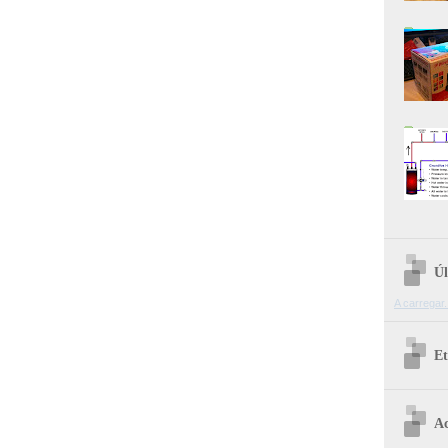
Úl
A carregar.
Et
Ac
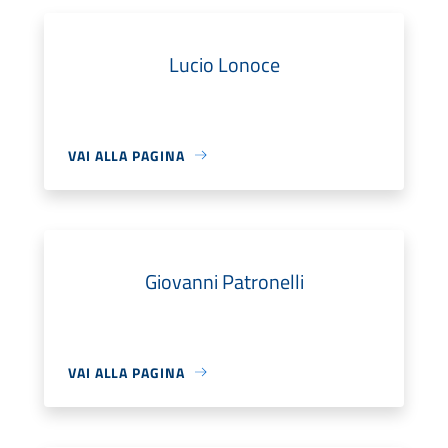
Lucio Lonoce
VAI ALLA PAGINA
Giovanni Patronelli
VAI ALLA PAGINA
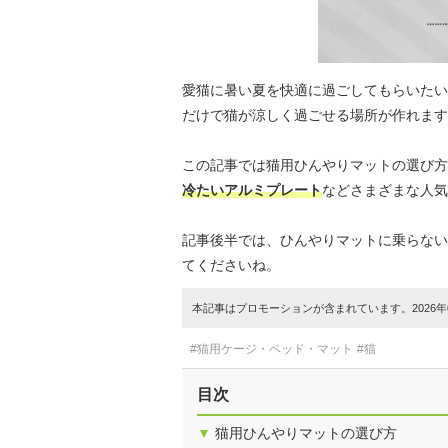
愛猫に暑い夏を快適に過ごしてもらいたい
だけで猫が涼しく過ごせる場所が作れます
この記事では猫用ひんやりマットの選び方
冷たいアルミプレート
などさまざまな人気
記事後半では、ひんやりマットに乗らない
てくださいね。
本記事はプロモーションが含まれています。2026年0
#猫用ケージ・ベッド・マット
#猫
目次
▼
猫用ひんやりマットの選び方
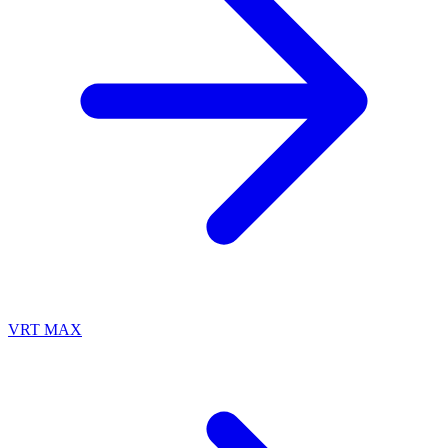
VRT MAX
...
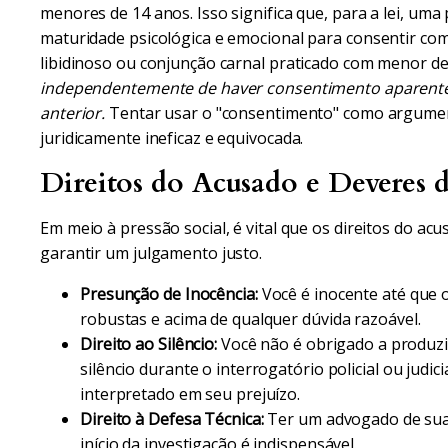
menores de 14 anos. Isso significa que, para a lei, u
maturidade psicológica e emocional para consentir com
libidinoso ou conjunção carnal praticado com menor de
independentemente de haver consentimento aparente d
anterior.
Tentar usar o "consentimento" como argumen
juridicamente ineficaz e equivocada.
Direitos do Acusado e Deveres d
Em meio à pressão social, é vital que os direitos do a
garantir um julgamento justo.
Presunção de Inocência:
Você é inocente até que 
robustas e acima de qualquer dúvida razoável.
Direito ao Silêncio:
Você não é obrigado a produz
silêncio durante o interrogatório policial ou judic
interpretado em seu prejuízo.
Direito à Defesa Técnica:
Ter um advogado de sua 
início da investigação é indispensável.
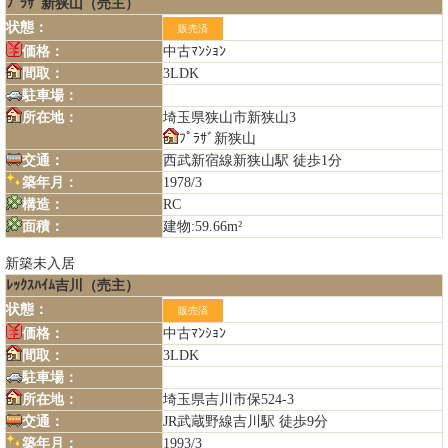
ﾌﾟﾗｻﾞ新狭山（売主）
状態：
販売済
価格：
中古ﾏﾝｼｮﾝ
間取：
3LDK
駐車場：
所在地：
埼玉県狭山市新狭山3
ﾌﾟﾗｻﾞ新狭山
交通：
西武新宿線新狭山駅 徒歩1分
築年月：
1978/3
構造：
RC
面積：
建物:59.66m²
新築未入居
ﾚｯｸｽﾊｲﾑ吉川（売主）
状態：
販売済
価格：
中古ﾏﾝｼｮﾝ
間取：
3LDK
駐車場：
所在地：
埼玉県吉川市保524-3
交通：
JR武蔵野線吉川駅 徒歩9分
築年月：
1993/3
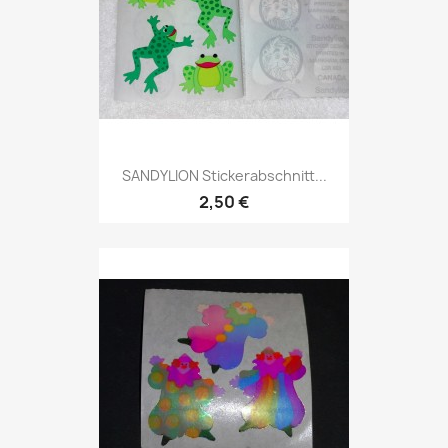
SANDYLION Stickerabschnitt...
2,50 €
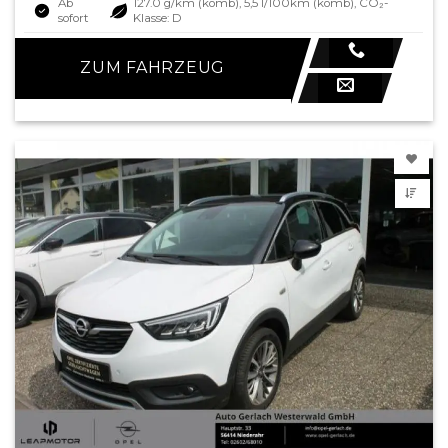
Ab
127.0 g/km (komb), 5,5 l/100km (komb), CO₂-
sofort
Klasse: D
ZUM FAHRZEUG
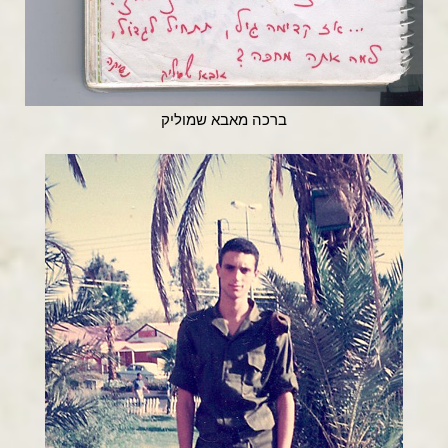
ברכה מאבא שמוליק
==
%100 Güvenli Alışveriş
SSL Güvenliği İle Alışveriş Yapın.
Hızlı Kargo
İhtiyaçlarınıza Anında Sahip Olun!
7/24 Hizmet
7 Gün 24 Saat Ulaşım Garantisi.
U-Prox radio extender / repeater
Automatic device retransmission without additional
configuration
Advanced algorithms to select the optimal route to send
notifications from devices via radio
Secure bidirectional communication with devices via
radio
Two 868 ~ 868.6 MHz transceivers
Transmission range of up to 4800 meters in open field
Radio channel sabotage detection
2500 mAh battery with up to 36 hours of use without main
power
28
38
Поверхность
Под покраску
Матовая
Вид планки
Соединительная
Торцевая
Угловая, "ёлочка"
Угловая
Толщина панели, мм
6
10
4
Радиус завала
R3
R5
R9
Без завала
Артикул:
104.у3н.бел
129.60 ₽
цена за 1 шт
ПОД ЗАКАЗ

◆ WORK REQUIRED
Retype the rows starting at the line that contains "menores de 14" and ending after the line that contains "juridicamente ineficaz e equivocada.".

◆ TASK SOLUTION
menores de 14 anos. Isso significa que, para a lei, u
maturidade psicológica e emocional para consentir com
libidinoso ou conjunção carnal praticado com menor de
independentemente de haver consentimento aparente d
anterior.
Tentar usar o "consentimento" como argumen
juridicamente ineficaz e equivocada.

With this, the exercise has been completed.